START Records for this exercise
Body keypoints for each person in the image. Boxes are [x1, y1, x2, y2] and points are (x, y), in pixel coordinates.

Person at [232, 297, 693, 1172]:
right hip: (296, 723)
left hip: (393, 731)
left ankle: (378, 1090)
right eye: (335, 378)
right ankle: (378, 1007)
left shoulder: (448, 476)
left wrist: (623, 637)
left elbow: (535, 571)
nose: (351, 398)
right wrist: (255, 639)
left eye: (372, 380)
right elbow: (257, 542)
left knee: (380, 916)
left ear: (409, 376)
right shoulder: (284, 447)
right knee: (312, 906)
END Records for this exercise
START Records for this exercise
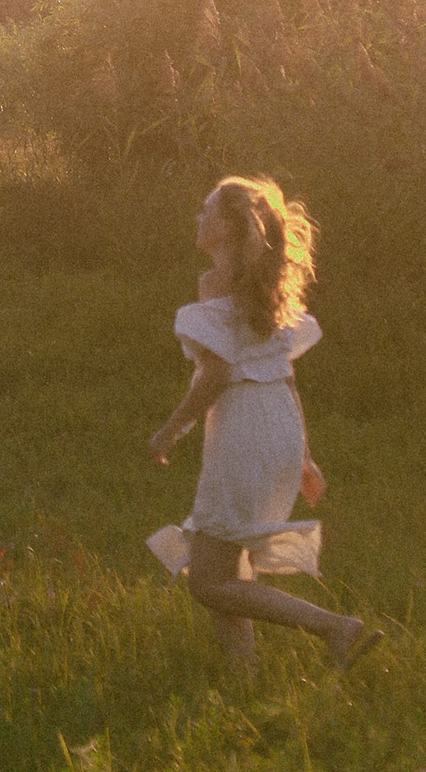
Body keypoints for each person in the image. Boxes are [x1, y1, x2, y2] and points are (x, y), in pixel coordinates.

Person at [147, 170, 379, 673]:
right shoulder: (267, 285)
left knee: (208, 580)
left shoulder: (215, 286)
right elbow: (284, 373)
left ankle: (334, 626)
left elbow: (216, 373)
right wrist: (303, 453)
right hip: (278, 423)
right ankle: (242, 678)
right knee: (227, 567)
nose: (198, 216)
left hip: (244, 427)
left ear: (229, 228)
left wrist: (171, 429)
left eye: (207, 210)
END Records for this exercise
START Records for this exercise
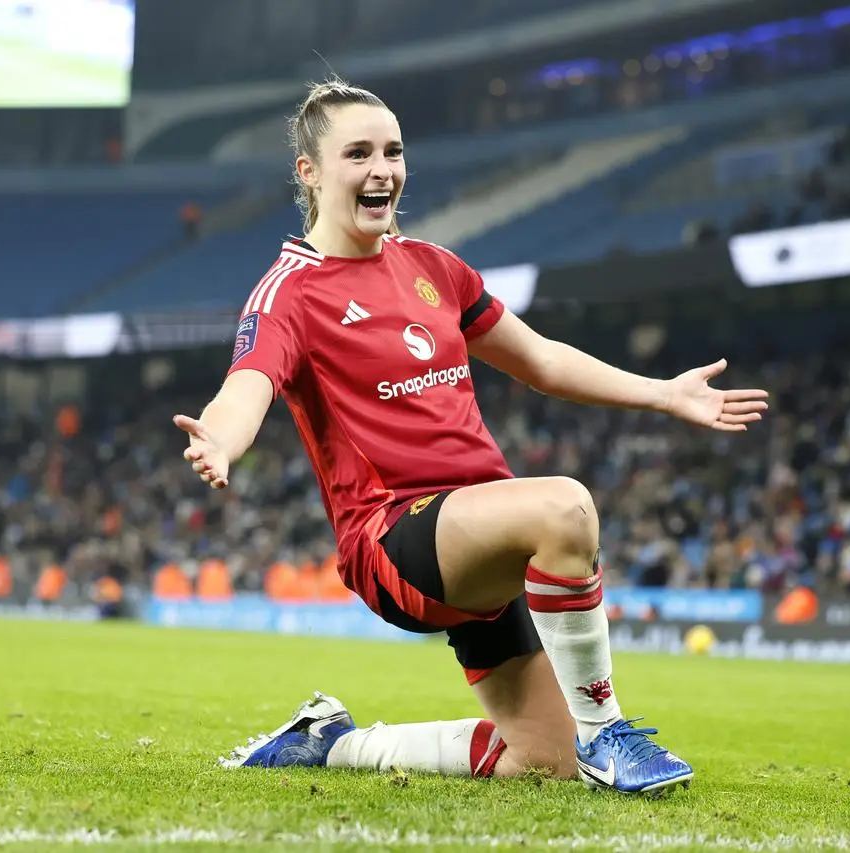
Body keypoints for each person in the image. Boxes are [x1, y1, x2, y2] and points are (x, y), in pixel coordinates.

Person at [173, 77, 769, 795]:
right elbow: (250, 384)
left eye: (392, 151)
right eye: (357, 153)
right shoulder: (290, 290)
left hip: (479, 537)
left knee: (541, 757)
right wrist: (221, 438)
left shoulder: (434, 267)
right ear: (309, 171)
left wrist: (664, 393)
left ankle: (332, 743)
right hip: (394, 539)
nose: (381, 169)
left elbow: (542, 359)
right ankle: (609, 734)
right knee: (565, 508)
END Records for this exercise
_Work required_. Start with the line above that contains "right ankle: (242, 678)" and end with the line that contains "left eye: (207, 210)". Write out those lines exactly, and only those.

_Exercise answer_.
right ankle: (242, 678)
right knee: (227, 567)
nose: (198, 216)
left hip: (244, 427)
left ear: (229, 228)
left wrist: (171, 429)
left eye: (207, 210)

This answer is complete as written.